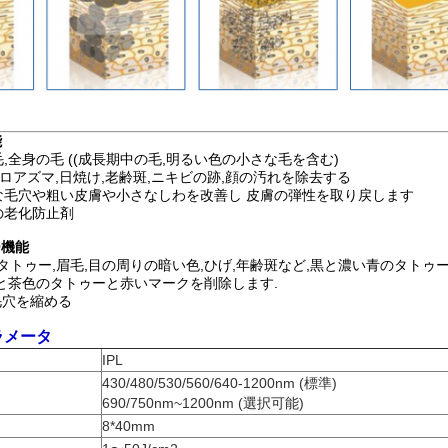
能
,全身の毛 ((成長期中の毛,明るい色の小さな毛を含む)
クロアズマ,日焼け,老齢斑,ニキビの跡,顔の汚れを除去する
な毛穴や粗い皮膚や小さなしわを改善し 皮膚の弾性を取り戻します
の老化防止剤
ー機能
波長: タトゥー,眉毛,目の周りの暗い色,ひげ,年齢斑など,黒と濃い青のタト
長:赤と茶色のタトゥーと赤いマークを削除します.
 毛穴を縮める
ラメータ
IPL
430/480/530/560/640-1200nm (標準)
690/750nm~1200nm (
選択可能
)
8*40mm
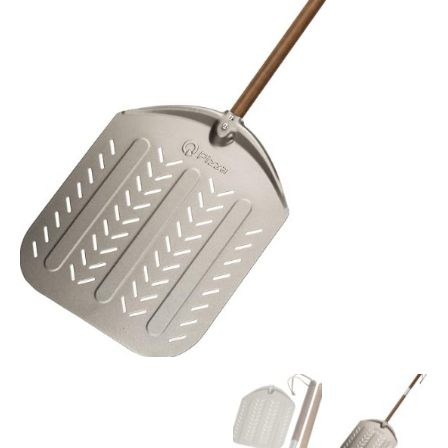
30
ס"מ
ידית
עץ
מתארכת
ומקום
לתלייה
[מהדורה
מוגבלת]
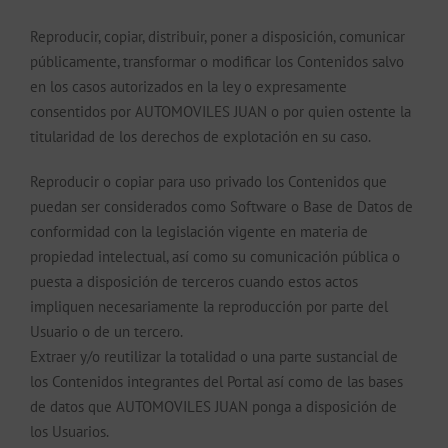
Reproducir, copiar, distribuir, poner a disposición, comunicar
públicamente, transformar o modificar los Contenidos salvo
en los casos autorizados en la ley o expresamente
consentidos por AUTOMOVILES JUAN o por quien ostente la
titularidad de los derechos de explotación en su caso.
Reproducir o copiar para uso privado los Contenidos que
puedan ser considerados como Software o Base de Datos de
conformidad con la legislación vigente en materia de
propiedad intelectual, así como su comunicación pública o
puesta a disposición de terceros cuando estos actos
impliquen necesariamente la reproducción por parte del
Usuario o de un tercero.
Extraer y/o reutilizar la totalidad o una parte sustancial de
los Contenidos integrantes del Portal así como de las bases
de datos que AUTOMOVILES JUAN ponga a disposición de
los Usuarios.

========

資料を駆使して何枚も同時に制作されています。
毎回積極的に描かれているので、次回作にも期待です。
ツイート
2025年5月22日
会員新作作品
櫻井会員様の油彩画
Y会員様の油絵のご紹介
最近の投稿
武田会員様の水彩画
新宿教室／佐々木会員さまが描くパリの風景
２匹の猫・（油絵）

========

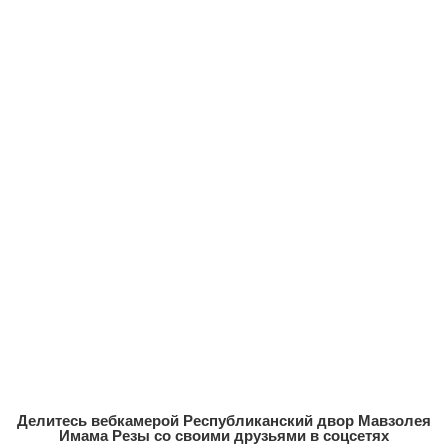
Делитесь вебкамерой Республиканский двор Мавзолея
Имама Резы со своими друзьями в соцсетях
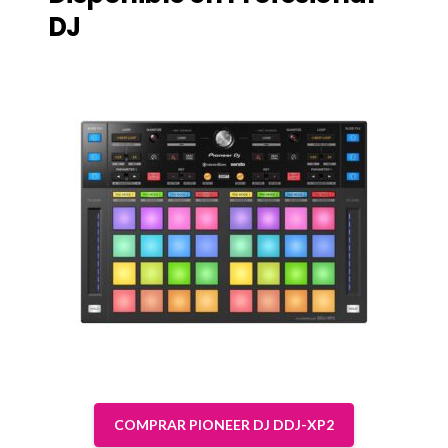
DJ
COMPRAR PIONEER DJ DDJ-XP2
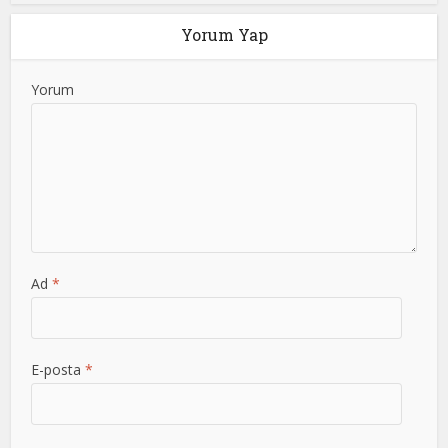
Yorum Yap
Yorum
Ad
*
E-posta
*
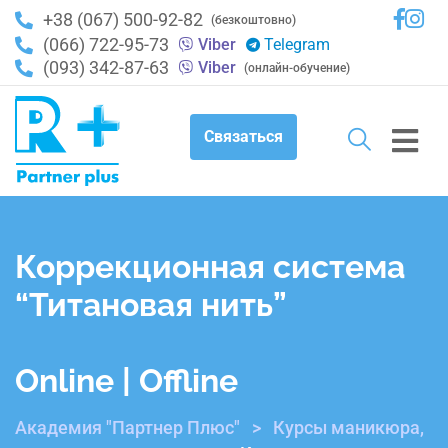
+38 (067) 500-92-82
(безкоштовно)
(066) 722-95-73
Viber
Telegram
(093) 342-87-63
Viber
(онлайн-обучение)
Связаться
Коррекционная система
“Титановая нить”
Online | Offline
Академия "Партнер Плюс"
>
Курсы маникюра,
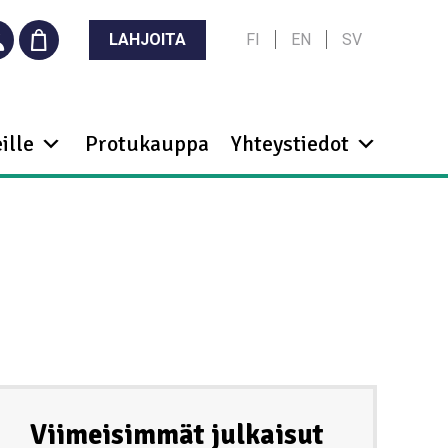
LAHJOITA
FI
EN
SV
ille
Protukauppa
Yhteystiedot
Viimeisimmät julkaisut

========

▶ _Exercise aim_
Within the listing above, locate the line containing "puesta a disposición" and the line containing "Extraer y/o reutilizar". Reproduce those two lines and all lines between them exactly, with nothing added.

▶ _Response for this exercise_
puesta a disposición de terceros cuando estos actos
impliquen necesariamente la reproducción por parte del
Usuario o de un tercero.
Extraer y/o reutilizar la totalidad o una parte sustancial de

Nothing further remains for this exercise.